### Exercise materials
Content starts
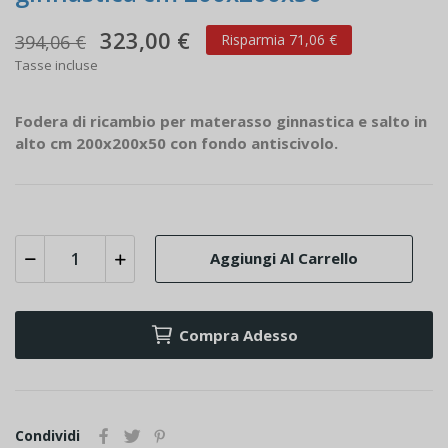
323,00 €
394,06 €
Risparmia 71,06 €
Tasse incluse
Fodera di ricambio per materasso ginnastica e salto in
alto cm 200x200x50 con fondo antiscivolo.
Aggiungi Al Carrello
Compra Adesso
Condividi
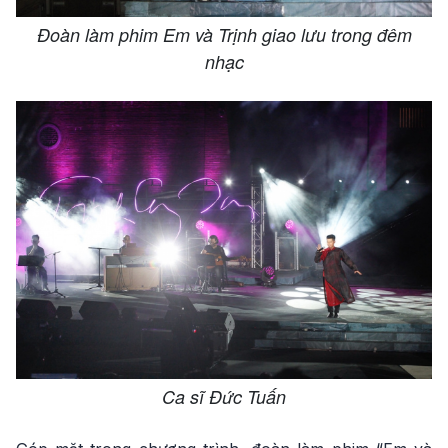
Đoàn làm phim Em và Trịnh giao lưu trong đêm
nhạc
Ca sĩ Đức Tuấn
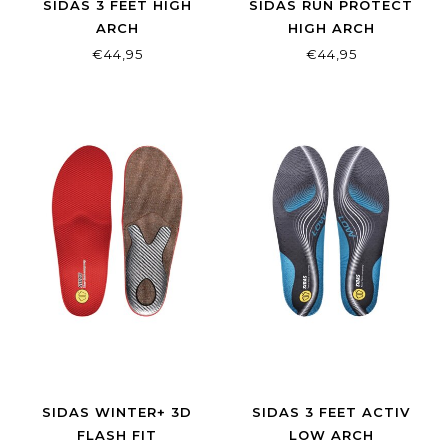
SIDAS 3 FEET HIGH
SIDAS RUN PROTECT
ARCH
HIGH ARCH
€44,95
€44,95
SIDAS WINTER+ 3D
SIDAS 3 FEET ACTIV
FLASH FIT
LOW ARCH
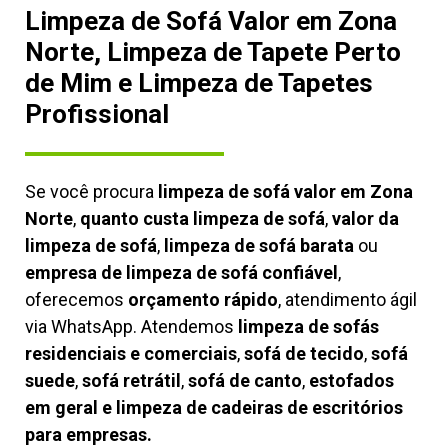
Limpeza de Sofá Valor em Zona
Norte, Limpeza de Tapete Perto
de Mim e Limpeza de Tapetes
Profissional
Se você procura
limpeza de sofá valor em Zona
Norte
,
quanto custa limpeza de sofá
,
valor da
limpeza de sofá
,
limpeza de sofá barata
ou
empresa de limpeza de sofá confiável
,
oferecemos
orçamento rápido
, atendimento ágil
via WhatsApp. Atendemos
limpeza de
sofás
residenciais e comerciais
,
sofá de tecido
,
sofá
suede
,
sofá retrátil
,
sofá de canto
,
estofados
em geral e limpeza de cadeiras de escritórios
para empresas.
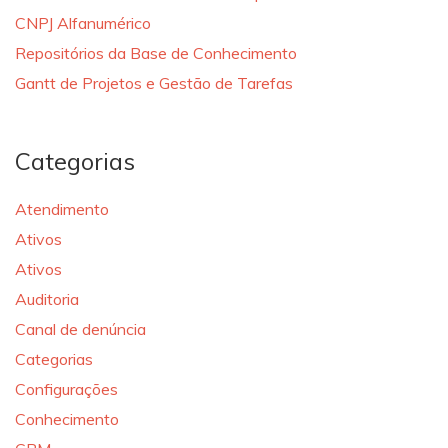
CNPJ Alfanumérico
Repositórios da Base de Conhecimento
Gantt de Projetos e Gestão de Tarefas
Categorias
Atendimento
Ativos
Ativos
Auditoria
Canal de denúncia
Categorias
Configurações
Conhecimento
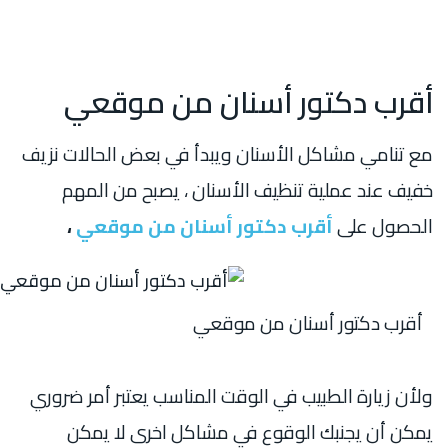
أقرب دكتور أسنان من موقعي
مع تنامي مشاكل الأسنان ويبدأ في بعض الحالات نزيف
خفيف عند عملية تنظيف الأسنان ، يصبح من المهم
الحصول على
أقرب دكتور أسنان من موقعي
،
أقرب دكتور أسنان من موقعي
ولأن زيارة الطبيب في الوقت المناسب يعتبر أمر ضروري
يمكن أن يجنبك الوقوع في مشاكل اخرى لا يمكن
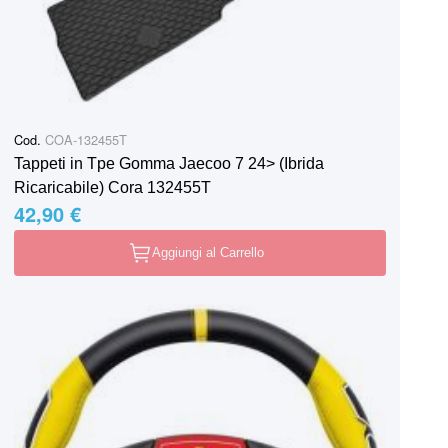
Cod.
COA-132455T
Tappeti in Tpe Gomma Jaecoo 7 24> (Ibrida
Ricaricabile) Cora 132455T
42,90 €
Aggiungi al Carrello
Content ends
### What needs to be done
Can you copy out the lines of the entries word for word, starting at the line that contains "SIDAS 3 FEET HIGH" and ending at the line that contains "para empresas.", with both of those lines included and the pictures left out?

### Answer space
SIDAS 3 FEET HIGH
SIDAS RUN PROTECT
ARCH
HIGH ARCH
€44,95
€44,95
SIDAS WINTER+ 3D
SIDAS 3 FEET ACTIV
FLASH FIT
LOW ARCH
Limpeza de Sofá Valor em Zona
Norte, Limpeza de Tapete Perto
de Mim e Limpeza de Tapetes
Profissional
Se você procura
limpeza de sofá valor em Zona
Norte
,
quanto custa limpeza de sofá
,
valor da
limpeza de sofá
,
limpeza de sofá barata
ou
empresa de limpeza de sofá confiável
,
oferecemos
orçamento rápido
, atendimento ágil
via WhatsApp. Atendemos
limpeza de
sofás
residenciais e comerciais
,
sofá de tecido
,
sofá
suede
,
sofá retrátil
,
sofá de canto
,
estofados
em geral e limpeza de cadeiras de escritórios
para empresas.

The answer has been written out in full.